- Kafr Zabad Location in Lebanon
- Coordinates: 33°45′30″N 35°58′02″E﻿ / ﻿33.75833°N 35.96722°E
- Country: Lebanon
- Governorate: Beqaa Governorate
- District: Zahlé
- Elevation: 3,235 ft (986 m)
- Time zone: UTC+2 (EET)
- • Summer (DST): +3

= Kafr Zabad =

Kafr Zabad (كفر زبد) is a village in Lebanon. It is also the site of two ancient Roman antae temples.

==History==

The village probably was founded during early Roman centuries. It is located at nearly 986 meters of altitude.
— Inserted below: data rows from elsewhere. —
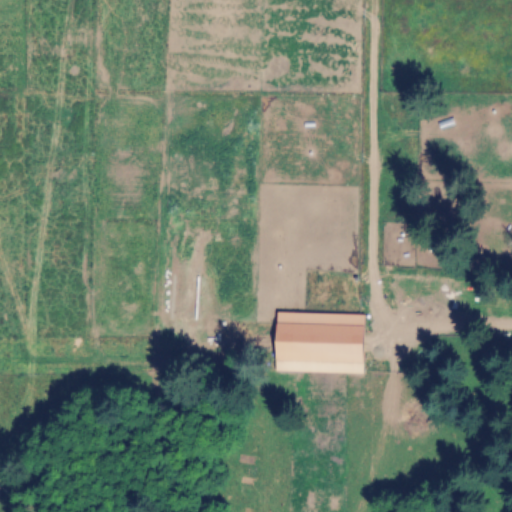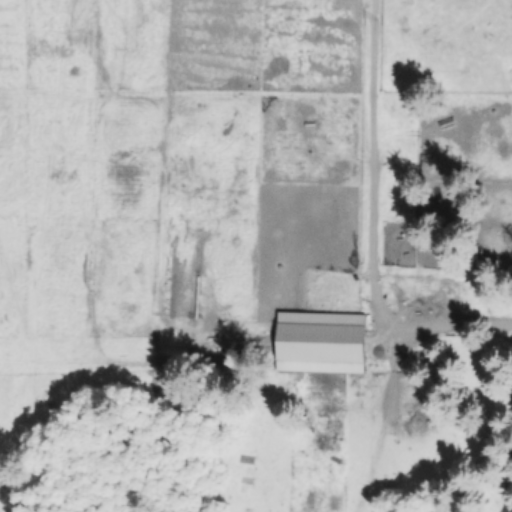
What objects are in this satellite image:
road: (366, 232)
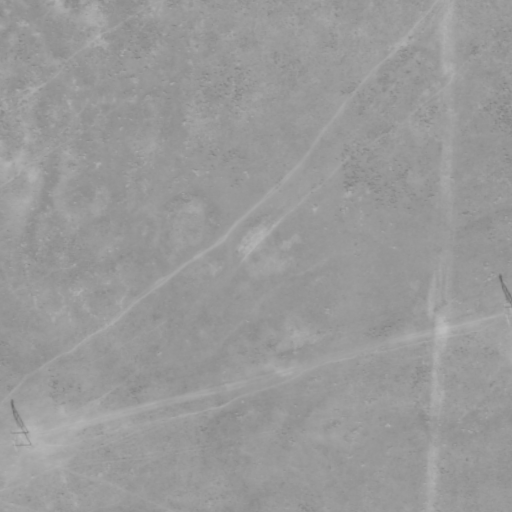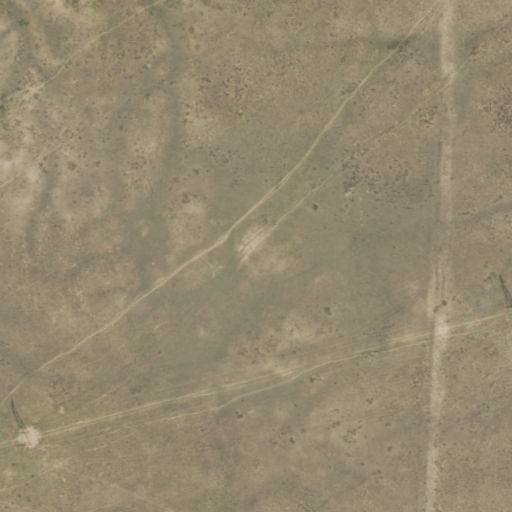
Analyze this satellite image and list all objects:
power tower: (32, 437)
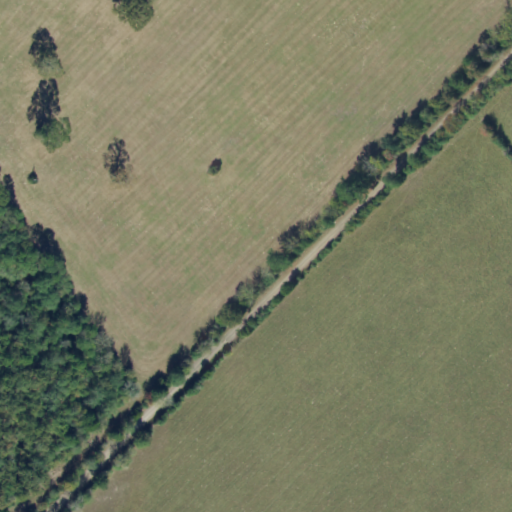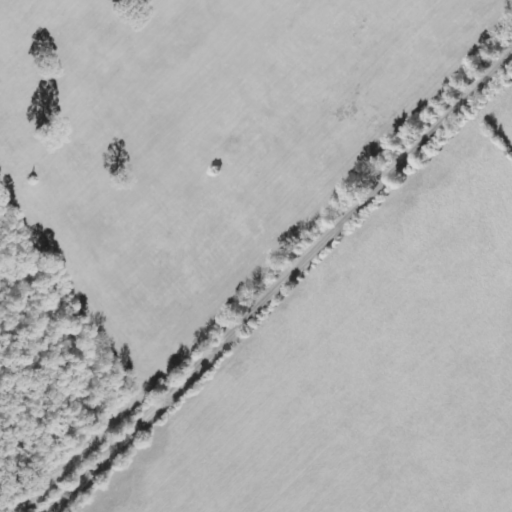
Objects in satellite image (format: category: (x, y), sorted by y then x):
road: (272, 277)
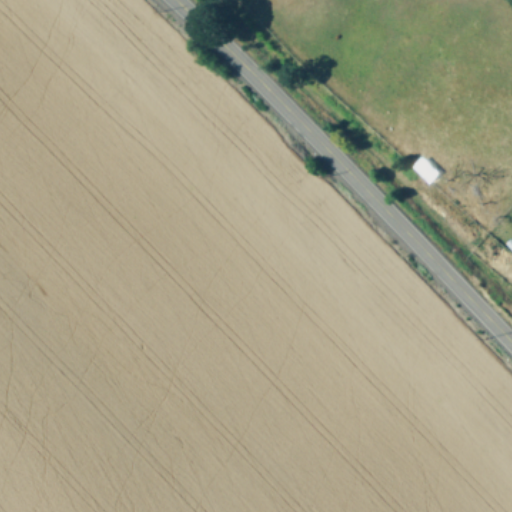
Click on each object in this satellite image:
crop: (413, 104)
road: (345, 169)
crop: (207, 303)
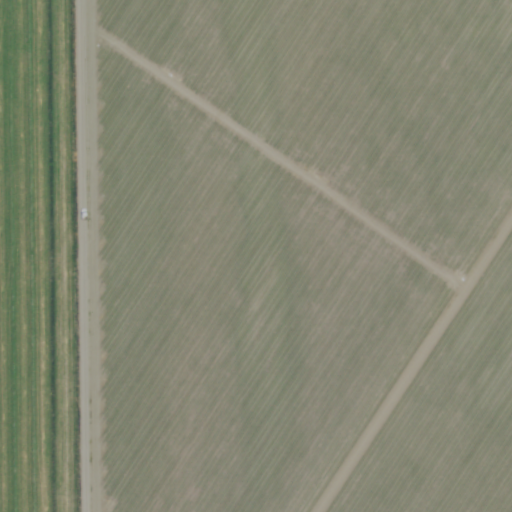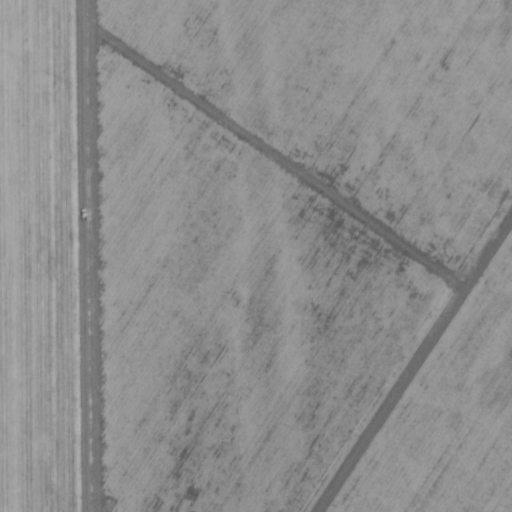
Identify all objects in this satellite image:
crop: (307, 255)
crop: (52, 259)
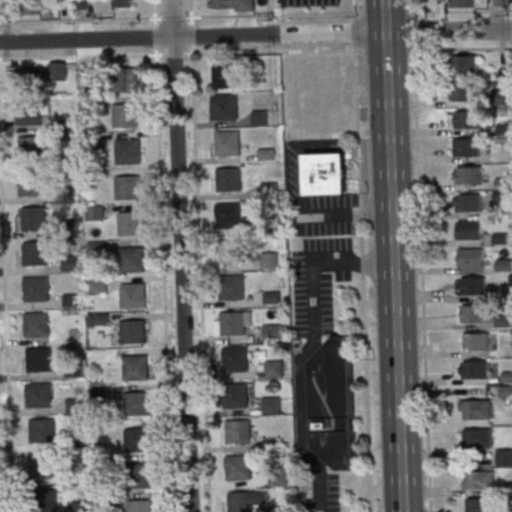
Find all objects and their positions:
building: (511, 0)
building: (122, 3)
building: (463, 3)
building: (232, 5)
building: (32, 6)
road: (387, 16)
road: (450, 31)
road: (194, 37)
building: (466, 64)
building: (47, 72)
building: (225, 75)
building: (126, 79)
building: (462, 91)
building: (325, 95)
building: (225, 106)
building: (29, 114)
building: (125, 115)
building: (468, 119)
building: (228, 142)
building: (32, 147)
building: (467, 147)
building: (129, 150)
building: (327, 173)
building: (468, 174)
building: (230, 178)
building: (32, 185)
building: (128, 187)
building: (469, 202)
building: (95, 213)
building: (229, 214)
building: (34, 218)
building: (131, 223)
building: (470, 229)
building: (96, 249)
building: (229, 251)
building: (36, 253)
road: (182, 255)
road: (421, 255)
building: (472, 257)
building: (132, 258)
building: (271, 260)
road: (396, 271)
building: (473, 285)
building: (98, 286)
building: (232, 287)
building: (37, 288)
building: (134, 295)
building: (473, 313)
road: (363, 316)
building: (237, 322)
building: (37, 324)
building: (134, 331)
building: (273, 332)
building: (477, 341)
road: (312, 349)
building: (236, 358)
building: (39, 359)
building: (137, 367)
building: (275, 368)
building: (474, 369)
building: (39, 394)
building: (236, 395)
building: (137, 403)
building: (335, 403)
building: (272, 404)
building: (477, 409)
building: (43, 430)
building: (238, 431)
building: (478, 438)
building: (138, 439)
building: (504, 456)
building: (42, 465)
building: (238, 467)
building: (143, 474)
building: (480, 479)
building: (45, 500)
building: (247, 500)
building: (478, 504)
building: (140, 505)
building: (77, 507)
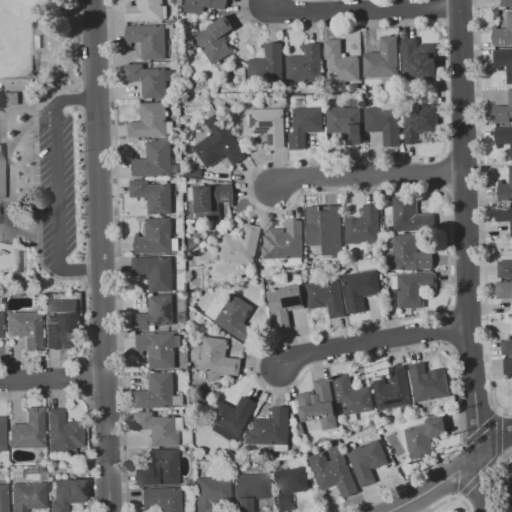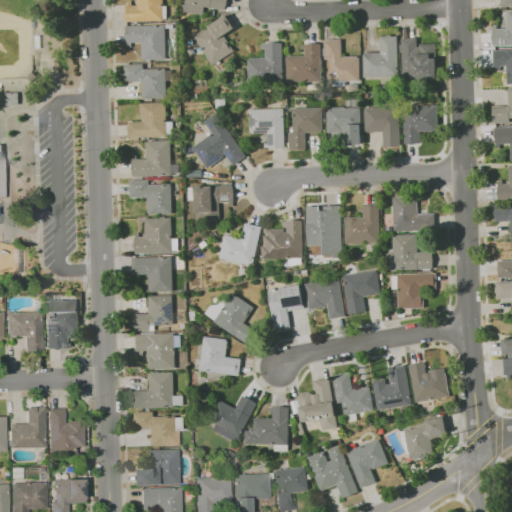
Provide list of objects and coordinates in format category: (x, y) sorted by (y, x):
building: (508, 2)
building: (508, 3)
building: (202, 5)
building: (203, 5)
road: (363, 8)
building: (143, 10)
building: (146, 11)
building: (503, 31)
building: (503, 32)
building: (147, 39)
building: (214, 39)
building: (215, 39)
building: (148, 40)
park: (15, 46)
building: (382, 58)
building: (383, 59)
building: (418, 59)
building: (419, 60)
building: (340, 61)
building: (503, 61)
building: (505, 61)
building: (341, 62)
building: (266, 64)
building: (268, 64)
building: (304, 64)
building: (305, 64)
road: (42, 70)
building: (147, 79)
road: (59, 80)
building: (147, 80)
road: (49, 94)
road: (26, 97)
road: (3, 99)
building: (221, 103)
building: (503, 110)
building: (503, 110)
road: (30, 115)
building: (149, 121)
building: (150, 121)
building: (418, 121)
building: (420, 121)
building: (345, 122)
building: (345, 122)
building: (383, 123)
building: (385, 123)
building: (268, 125)
building: (269, 125)
building: (304, 125)
building: (305, 125)
building: (504, 136)
building: (504, 136)
building: (217, 143)
building: (218, 144)
park: (47, 148)
building: (153, 159)
building: (154, 159)
road: (5, 168)
building: (1, 171)
building: (1, 173)
building: (195, 174)
road: (369, 174)
parking lot: (58, 182)
road: (56, 185)
building: (505, 186)
building: (505, 188)
building: (152, 195)
building: (153, 195)
building: (211, 200)
building: (211, 201)
road: (483, 212)
building: (503, 213)
building: (503, 213)
building: (410, 215)
building: (411, 215)
building: (363, 225)
building: (364, 225)
building: (323, 226)
building: (324, 227)
road: (468, 227)
road: (21, 234)
building: (154, 236)
building: (155, 237)
building: (284, 240)
building: (285, 240)
building: (241, 245)
building: (243, 245)
building: (408, 254)
building: (408, 254)
road: (98, 256)
building: (176, 264)
building: (503, 267)
building: (505, 269)
building: (154, 271)
building: (155, 271)
building: (360, 288)
building: (413, 288)
building: (413, 288)
building: (503, 288)
building: (361, 289)
building: (504, 289)
building: (326, 296)
building: (327, 296)
building: (284, 303)
building: (285, 303)
building: (154, 313)
building: (155, 313)
building: (236, 317)
building: (236, 318)
building: (59, 321)
building: (60, 322)
building: (0, 326)
building: (0, 327)
building: (23, 328)
building: (25, 329)
road: (375, 341)
building: (506, 345)
building: (507, 346)
building: (157, 348)
building: (159, 348)
building: (216, 357)
building: (219, 357)
building: (179, 362)
building: (507, 365)
building: (508, 365)
road: (51, 381)
building: (428, 382)
building: (429, 382)
building: (392, 388)
building: (394, 389)
building: (155, 391)
building: (158, 392)
building: (352, 394)
building: (353, 394)
building: (318, 404)
building: (319, 404)
building: (232, 418)
building: (232, 418)
road: (481, 426)
building: (157, 427)
building: (158, 427)
building: (270, 427)
building: (28, 429)
building: (272, 429)
building: (27, 430)
building: (61, 431)
building: (63, 433)
road: (499, 433)
building: (1, 434)
building: (2, 434)
building: (424, 436)
building: (425, 436)
road: (494, 441)
building: (367, 460)
building: (368, 460)
building: (159, 468)
building: (160, 468)
road: (460, 469)
building: (332, 470)
building: (334, 471)
road: (479, 477)
road: (499, 477)
building: (511, 481)
road: (479, 483)
road: (433, 485)
building: (289, 486)
building: (290, 486)
building: (247, 489)
building: (248, 490)
building: (209, 492)
building: (210, 492)
building: (65, 493)
building: (66, 494)
building: (26, 496)
building: (27, 496)
building: (2, 497)
building: (3, 498)
building: (159, 499)
building: (160, 499)
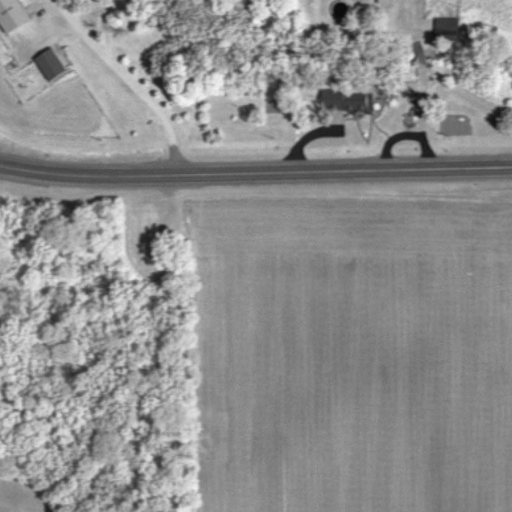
It is famous because of its Roman temples.

George F. Taylor classed the temples in a group of Temples of the Beqaa Valley. They are situated 1000 ft above the village on a hill. The temples had almost been completely destroyed when Taylor visited the site. He noted only foundations and some parts of the cella walls and pediment of the upper temple had survived. Remains of architraves, carved stones and door frames littered the hill.

The lower temple had only one section of upright door frame, again with blocks of pediment, architrave and cornice lying scattered about the landscape of the Anti-Lebanon. There is a relief carved into a rock approximately 100 m east of the temple with the figure of a Roman goddess (probably Venus). The figure is barely recognisable and had been mostly destroyed with only the lower half remaining distinguishable: indeed to the northeast of the lower temple there it is a rock-cut relief of Venus, called "Bint El Malik" or the king's daughter by the local people.

There it is also a Roman sanctuary probably dedicated to the god Mercury; the area also has ancient quarries and shaft tombs from the Roman period.

In 1838, Eli Smith noted Kefr Zebad as a Druze and Christian village in the Baalbek area.

== Geography ==
The town is situated 58 km (36 mi) to the east of the Lebanese capital Beirut. The Litani River flows just around the outskirts of the town.